One thing that, in my opinion, has not been mentioned enough in the cruise line debate is that they should already benefit a lot from the coronavirus relief policies, even if they are not eligible for get money directly. Many US-based businesses that do business with cruise lines, such as travel agents, are eligible to directly benefit from the CARES Act, and policies to preserve these businesses will help cruise lines recover. on foot when they can sail again. . If these companies have less than 500 employees, they can even participate in programs aimed at small businesses which are much more generous than the support offered to large companies, as they involve loans which are converted into grants if these companies keep their employees on. pays it. The bailout is also helping cruise passengers by broadly supporting the U.S. economy and protecting household balance sheets, increasing the likelihood that consumers will feel financially able to purchase cruise vacations after the crisis ends.
Perhaps more importantly, cruise lines benefit from Federal Reserve lending programs, including those established under the CARES Act, which aim to stabilize financial markets overall. Even though entities overseen by the Fed will not be able to lend directly to cruise passengers, their actions to lower corporate bond interest rates and expand the supply of available credit should allow cruise passengers to borrow money. more easily and at a lower cost. private lenders. Essentially, when the government buys bonds from other large corporations, it leaves more private capital for cruise lines to borrow.

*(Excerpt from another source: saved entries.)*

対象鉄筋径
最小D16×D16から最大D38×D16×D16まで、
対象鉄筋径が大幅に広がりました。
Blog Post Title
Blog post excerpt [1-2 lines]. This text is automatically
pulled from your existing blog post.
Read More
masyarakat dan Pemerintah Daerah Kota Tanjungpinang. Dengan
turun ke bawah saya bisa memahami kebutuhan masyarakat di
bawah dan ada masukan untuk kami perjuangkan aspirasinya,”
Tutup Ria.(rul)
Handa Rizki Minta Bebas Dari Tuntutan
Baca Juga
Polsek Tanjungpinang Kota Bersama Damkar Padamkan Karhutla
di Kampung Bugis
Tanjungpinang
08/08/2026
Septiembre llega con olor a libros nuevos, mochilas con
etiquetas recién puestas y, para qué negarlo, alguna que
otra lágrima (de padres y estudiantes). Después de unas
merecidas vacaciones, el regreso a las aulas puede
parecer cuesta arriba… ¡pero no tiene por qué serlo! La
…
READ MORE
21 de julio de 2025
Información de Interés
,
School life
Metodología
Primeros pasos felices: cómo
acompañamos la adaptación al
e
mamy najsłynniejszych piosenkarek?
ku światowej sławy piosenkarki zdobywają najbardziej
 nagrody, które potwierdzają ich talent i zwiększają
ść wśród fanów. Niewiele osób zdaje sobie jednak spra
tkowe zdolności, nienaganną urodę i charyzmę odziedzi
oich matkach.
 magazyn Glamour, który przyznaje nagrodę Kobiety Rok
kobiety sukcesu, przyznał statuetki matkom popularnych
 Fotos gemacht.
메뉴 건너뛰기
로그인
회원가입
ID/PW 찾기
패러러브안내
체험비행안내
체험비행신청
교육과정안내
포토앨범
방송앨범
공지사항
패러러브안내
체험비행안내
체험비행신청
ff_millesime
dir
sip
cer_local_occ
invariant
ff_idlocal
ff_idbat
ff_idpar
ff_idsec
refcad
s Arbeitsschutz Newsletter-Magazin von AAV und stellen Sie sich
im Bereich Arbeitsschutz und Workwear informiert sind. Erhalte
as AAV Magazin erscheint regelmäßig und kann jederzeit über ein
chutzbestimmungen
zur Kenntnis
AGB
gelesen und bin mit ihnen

In this Axios interview, Carnival CEO Donald called the capital markets “constrained.” During the crisis, corporate bond yields rose and it became more difficult, even for financially strong companies, to borrow. But the CARES Act and previous Federal Reserve actions have gone a long way in easing this market constraint. It’s a good thing that these positive effects are spreading throughout the corporate sector, even for companies that are not allowed to participate directly and even for non-US companies. But if this ease does not trickle down to cruise lines, it would reflect investor concern about the creditworthiness of cruise lines in particular, perhaps because they wonder if this shutdown will last long or because they worry all reports of stranded cruise ships will result in consumers’ lingering distaste for cruising. Because cruising is not essential, and because cruise lines have only a tenuous connection to the United States, there would be no reason for the government to step in to fix this problem, if it happened, with taxpayers’ money.